TITLE 8 SOCIAL
SERVICES
CHAPTER 310 HEALTH
CARE PROFESSIONAL SERVICES
PART 12 INDIAN
HEALTH SERVICE AND TRIBAL 638 FACILITIES
8.310.12.1 ISSUING
AGENCY: New Mexico Health Care Authority.
[8.310.12.1 NMAC -
N, 11/1/2014; A, 7/1/2024]
8.310.12.2 SCOPE: This rule applies to the general public.
[8.310.12.2 NMAC -
N, 11/1/2014]
8.310.12.3 STATUTORY
AUTHORITY: The New Mexico medicaid program and other
health care programs are administered pursuant to regulations promulgated by
the federal department of health and human services under Title XIX of the
Social Security Act as amended or by state statute. See Section 27-2-12 et seq. NMSA 1978. Section 9-8-1 et seq. NMSA 1978 establishes the
health care authority (HCA) as a single, unified department to administer laws
and exercise functions relating to health care facility licensure and health
care purchasing and regulation.
[8.310.12.3 NMAC -
N, 11/1/2014; A, 7/1/2024]
8.310.12.4 DURATION: Permanent.
[8.310.12.4 NMAC -
N, 11/1/2014]
8.310.12.5 EFFECTIVE
DATE: November 1, 2014, unless a later date is
cited at the end of a section.
[8.310.12.5 NMAC -
N, 11/1/2014]
8.310.12.6 OBJECTIVE: The objective of these rules is to provide
instruction for the service portion of the New Mexico medical assistance
programs (MAP).
[8.310.12.6 NMAC -
N, 11/1/2014]
8.310.12.7 DEFINITIONS: [RESERVED]
8.310.12.8 MISSION
STATEMENT: To reduce the impact of poverty on people
living in New Mexico by providing support services that help families break the
cycle of dependency on public assistance.
[8.310.12.8 NMAC -
N, 11/1/2014]
8.310.12.9 INDIAN
HEALTH SERVICE AND TRIBAL 638 FACILITIES:
HSD, through the medical assistance division (MAD), pays for medically
necessary health services furnished to an eligible recipient, including
American Indian and Alaska native (AI/AN) eligible recipients. The Indian health service (IHS) is a federal
agency within the United States department of health and human services (DHHS)
that is responsible for providing health services to AI/ANs based on the unique
government-to-government relationship between federally recognized tribes and
nations and the federal government. The
IHS health care delivery system consists of health facilities owned and
operated by IHS, facilities owned by IHS and operated by tribes or tribal
organizations under Title I or Title III of the Indian Self-Determination and
Education Assistance Act (Public Law 93-638, as amended) agreements, and
facilities owned and operated by tribes or tribal organizations under such
agreements, hereafter referred to as “IHS and tribal 638 facilities”. Pursuant to Section 1911 of the Social
Security Act; see 42 U.S.C. 1369j and the 1996 memorandum of agreement between IHS
and the centers for medicare and medicaid services (CMS), IHS and tribal 638
facilities are eligible to be reimbursed by MAD for furnishing covered
healthcare services to a MAP eligible AI/AN recipient (eligible recipient).
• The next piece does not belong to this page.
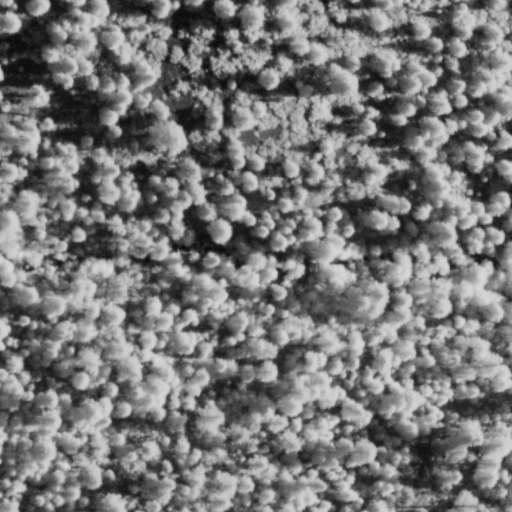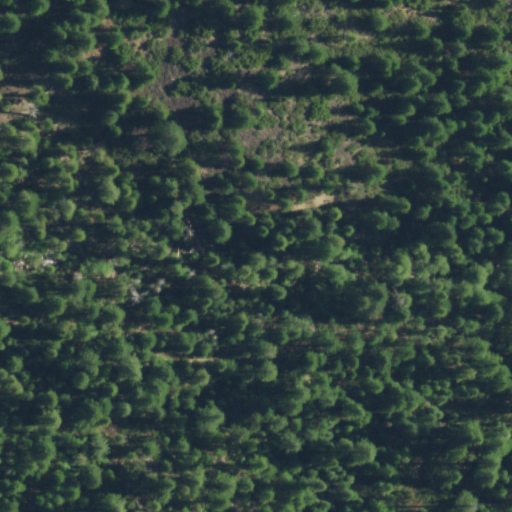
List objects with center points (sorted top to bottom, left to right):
road: (249, 372)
Specific to this rule, an eligible recipient
includes a member enrolled in a HSD contracted managed care organization (MCO).
[8.310.12.9 NMAC -
N, 11/1/2014]
8.310.12.10 ELIGIBLE
PROVIDERS:
A. Health care to an eligible recipient is furnished by a
variety of providers and provider groups.
Reimbursement and billing for these services are administered by
MAD. Upon approval of a New Mexico
provider participation agreement (PPA) by MAD or its designee, licensed
practitioners, facilities and other providers of services that meet applicable
requirements are eligible to be reimbursed for furnishing covered services to
an eligible recipient. Providers must be
enrolled before submitting a claim for payment to the MAD claims processing
contractor. MAD makes available on the HSD
website, on other program specific websites, or in hard copy format,
information necessary to participate in health care programs administered by
HSD or its authorized agents, including program rules, billing instructions,
utilization review instructions, and other pertinent material. When enrolled, a provider receives
instruction on how to access these documents.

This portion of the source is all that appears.